I’ve been wearing each of them quite a lot recently. I haven’t noticed either of them really taking an edge in this category. So, I’ll call it a draw.

Edge: Push


Versatility

Seasonally, each of these are best in the autumn and wintertime. I think Smoking Hot is better than its competitor in slightly warmer temperatures, as it is somewhat lighter as a fragrance.

I wore it outside in 65 degree Fahrenheit weather and Smoking Hot was fine. I wouldn’t push it into summer, but it could venture somewhat into spring.

The smoky shisha aroma of Smoking Hot and the cognac of Angels’ Share may prevent them from being a daily wear for some people. The middle and latter stages of Angels’ Share isn’t too boozy.

It’s already a best-seller, so, I’m sure plenty of people wear that perfume to work without issue. With Smoking Hot, it does have a hookah smell. Take that into consideration.

Both are about equal in terms of casual wear and venturing into the nightlife. Not much separation here.

Edge: Push


Overall Scent

Overall, which of these Kilian fragrances do I prefer?

Both of these are great. However, I’m still leaning towards Angels’ Share.

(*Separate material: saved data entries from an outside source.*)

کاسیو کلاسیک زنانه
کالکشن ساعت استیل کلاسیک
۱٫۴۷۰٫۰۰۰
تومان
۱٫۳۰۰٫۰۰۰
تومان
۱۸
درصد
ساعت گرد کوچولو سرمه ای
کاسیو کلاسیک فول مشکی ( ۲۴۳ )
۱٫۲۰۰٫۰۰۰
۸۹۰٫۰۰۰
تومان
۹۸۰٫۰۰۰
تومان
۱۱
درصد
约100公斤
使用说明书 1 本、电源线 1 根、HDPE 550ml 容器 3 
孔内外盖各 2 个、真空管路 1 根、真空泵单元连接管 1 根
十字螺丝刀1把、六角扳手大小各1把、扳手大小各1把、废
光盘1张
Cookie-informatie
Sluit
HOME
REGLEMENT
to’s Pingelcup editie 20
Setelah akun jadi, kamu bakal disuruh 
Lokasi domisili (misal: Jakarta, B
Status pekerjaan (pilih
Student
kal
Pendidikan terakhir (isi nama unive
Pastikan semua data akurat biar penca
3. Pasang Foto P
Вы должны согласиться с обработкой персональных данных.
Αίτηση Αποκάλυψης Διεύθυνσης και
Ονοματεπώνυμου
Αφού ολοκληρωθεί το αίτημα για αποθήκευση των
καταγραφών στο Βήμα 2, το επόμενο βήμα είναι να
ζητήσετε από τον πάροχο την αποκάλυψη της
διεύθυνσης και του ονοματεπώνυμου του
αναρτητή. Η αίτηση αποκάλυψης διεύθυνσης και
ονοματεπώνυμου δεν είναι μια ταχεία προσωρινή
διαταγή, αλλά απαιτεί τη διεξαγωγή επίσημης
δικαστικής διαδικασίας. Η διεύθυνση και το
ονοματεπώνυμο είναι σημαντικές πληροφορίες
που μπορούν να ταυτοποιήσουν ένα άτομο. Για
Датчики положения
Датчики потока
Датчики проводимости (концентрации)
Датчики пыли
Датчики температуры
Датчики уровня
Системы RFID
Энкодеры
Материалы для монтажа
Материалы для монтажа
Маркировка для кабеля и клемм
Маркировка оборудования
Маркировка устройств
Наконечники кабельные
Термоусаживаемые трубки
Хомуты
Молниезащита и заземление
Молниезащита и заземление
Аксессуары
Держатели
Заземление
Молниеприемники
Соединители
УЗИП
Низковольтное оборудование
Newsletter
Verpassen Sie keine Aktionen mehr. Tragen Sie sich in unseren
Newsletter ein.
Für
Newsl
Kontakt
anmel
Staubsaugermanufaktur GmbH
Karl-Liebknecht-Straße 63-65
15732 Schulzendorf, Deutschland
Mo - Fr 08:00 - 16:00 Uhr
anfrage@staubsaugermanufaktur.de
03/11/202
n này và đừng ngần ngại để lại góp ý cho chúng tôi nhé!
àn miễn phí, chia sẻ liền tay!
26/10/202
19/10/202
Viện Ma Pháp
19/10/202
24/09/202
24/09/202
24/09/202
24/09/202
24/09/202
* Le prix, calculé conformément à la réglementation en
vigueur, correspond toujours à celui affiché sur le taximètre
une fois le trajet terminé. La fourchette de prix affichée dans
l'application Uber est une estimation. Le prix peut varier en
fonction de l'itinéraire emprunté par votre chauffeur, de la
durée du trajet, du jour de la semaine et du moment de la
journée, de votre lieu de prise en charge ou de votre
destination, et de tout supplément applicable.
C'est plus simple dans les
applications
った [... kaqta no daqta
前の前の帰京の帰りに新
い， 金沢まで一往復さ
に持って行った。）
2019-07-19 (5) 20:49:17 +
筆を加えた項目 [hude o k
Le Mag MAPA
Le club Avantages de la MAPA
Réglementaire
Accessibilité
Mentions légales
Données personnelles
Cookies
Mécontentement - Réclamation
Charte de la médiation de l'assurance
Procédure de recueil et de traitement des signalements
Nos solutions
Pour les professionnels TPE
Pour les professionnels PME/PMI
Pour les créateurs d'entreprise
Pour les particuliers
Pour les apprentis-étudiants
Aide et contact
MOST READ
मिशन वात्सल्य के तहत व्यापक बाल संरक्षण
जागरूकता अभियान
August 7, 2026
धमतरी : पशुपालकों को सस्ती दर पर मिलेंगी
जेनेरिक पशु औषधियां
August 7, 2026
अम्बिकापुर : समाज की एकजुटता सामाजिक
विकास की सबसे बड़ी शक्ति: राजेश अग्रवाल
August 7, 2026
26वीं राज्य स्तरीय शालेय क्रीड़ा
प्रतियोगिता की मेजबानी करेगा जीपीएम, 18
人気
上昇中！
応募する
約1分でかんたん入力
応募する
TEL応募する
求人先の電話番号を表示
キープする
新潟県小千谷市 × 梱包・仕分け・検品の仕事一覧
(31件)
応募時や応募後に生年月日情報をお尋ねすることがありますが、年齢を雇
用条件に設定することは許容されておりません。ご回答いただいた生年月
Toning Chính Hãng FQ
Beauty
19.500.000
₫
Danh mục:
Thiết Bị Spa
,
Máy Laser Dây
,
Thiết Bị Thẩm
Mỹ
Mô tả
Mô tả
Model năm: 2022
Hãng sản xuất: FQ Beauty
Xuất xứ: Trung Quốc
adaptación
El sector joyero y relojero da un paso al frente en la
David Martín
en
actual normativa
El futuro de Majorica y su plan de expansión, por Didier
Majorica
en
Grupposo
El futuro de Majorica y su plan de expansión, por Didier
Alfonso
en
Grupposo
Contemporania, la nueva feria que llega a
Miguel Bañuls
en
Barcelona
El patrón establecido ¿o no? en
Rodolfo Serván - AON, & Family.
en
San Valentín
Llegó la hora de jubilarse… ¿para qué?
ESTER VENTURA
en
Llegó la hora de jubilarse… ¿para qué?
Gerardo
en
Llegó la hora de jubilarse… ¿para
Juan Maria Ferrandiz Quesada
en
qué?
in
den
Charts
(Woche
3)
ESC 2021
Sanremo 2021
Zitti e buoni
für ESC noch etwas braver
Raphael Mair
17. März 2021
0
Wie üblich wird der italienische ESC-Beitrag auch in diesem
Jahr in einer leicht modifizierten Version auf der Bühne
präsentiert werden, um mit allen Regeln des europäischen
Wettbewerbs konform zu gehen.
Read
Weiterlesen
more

I love the sweet mix and use of cognac in the blend. The rich oak and notes like praline coming through. A good cinnamon kick early. It’s a perfume that I’ve worn for multiple years and will continue doing so.

Smoking Hot is close to being as good, but just falls short. I like the apple smokiness early. That initial introduction isn’t long enough, I wish there were more time with that aspect.

The dry down of Smoking Hot is also very nice. I get some more woodiness, vanilla, and there’s a licorice note in here that seems more noticeable, later in the wear.

It’s one that I’m wearing a lot right now and may pick up a full bottle of. It’s a fragrance that is well worth trying. I just still prefer Angels’ Share in a head to head comparison.

If Angels’ Share is too sweet, feminine, or even boozy for you; Smoking Hot can be a great alternative. Still unisex, but seems to lean more masculine for most people.